Find every line below where the string "FENSTERTAUSCH" shows up, and copy those lines.

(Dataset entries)
◆ ◆ ◆ ◆ ◆

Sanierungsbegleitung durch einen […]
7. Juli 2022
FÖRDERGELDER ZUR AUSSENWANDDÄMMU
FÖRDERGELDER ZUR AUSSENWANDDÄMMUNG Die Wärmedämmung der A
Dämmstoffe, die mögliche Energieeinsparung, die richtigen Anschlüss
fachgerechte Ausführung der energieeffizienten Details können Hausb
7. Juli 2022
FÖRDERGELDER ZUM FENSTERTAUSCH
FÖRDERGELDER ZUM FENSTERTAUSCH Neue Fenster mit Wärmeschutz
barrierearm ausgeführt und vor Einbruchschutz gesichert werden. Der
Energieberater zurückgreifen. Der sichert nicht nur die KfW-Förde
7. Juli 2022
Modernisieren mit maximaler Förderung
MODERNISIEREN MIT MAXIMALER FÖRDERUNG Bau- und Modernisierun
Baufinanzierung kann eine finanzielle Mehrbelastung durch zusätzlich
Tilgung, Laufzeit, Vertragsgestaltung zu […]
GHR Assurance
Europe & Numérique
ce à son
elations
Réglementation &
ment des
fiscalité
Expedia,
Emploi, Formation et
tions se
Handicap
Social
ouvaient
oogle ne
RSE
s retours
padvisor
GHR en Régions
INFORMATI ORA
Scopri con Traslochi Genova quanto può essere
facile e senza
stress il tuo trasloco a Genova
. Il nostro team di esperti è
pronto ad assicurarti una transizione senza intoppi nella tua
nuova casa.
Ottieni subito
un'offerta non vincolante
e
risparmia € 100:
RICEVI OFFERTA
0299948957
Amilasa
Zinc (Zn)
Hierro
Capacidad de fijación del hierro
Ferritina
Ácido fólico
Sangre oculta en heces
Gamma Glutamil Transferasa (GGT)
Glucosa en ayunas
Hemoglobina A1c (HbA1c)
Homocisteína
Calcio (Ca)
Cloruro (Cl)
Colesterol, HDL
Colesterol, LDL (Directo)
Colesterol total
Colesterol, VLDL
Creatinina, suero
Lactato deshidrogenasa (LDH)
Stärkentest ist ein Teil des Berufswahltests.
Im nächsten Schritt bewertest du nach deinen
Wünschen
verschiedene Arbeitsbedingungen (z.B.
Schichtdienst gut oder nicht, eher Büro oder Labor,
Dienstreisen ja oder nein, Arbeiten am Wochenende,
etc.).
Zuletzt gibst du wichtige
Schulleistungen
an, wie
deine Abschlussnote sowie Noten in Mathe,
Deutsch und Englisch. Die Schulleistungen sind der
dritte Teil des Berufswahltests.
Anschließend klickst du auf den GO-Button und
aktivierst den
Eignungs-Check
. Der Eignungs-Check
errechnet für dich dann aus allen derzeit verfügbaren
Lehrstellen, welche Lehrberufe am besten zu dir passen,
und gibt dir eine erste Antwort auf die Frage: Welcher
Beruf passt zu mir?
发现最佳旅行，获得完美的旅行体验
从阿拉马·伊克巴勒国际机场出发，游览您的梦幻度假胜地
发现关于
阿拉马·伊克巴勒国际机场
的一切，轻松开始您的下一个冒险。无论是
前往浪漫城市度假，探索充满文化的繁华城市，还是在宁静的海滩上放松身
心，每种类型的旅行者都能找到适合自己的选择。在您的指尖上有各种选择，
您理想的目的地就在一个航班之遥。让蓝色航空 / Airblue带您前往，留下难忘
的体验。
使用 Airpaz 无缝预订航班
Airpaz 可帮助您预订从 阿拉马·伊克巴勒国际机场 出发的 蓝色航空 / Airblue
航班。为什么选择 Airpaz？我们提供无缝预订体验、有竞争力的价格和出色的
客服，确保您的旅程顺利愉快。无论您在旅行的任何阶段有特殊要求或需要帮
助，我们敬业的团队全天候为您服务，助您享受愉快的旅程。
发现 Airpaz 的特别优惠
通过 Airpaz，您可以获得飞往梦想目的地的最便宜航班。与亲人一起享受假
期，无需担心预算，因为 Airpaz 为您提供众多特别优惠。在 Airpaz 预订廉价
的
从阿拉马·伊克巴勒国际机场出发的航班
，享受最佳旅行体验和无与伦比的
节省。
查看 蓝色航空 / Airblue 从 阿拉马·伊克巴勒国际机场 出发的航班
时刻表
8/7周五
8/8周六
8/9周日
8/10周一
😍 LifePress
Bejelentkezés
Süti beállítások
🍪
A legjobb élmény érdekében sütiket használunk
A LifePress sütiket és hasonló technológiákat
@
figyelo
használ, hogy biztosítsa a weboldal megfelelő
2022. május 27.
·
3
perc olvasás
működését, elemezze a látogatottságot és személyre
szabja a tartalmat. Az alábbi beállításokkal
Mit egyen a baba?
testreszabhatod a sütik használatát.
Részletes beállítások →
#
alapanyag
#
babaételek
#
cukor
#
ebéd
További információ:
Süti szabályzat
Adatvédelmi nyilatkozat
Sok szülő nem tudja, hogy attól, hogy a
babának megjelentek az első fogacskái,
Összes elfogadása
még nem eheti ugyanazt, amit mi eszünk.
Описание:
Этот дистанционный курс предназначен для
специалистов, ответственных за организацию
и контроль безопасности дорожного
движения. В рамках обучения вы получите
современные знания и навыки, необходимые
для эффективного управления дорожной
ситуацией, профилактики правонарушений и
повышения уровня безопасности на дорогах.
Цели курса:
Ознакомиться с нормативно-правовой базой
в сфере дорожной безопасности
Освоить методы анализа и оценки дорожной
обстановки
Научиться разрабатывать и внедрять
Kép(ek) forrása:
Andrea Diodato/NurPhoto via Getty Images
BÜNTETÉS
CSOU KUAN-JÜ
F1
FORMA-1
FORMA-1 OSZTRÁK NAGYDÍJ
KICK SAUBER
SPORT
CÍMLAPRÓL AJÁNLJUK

◆ ◆ ◆ ◆ ◆

▸ **Solution below**:
FÖRDERGELDER ZUM FENSTERTAUSCH
FÖRDERGELDER ZUM FENSTERTAUSCH Neue Fenster mit Wärmeschutz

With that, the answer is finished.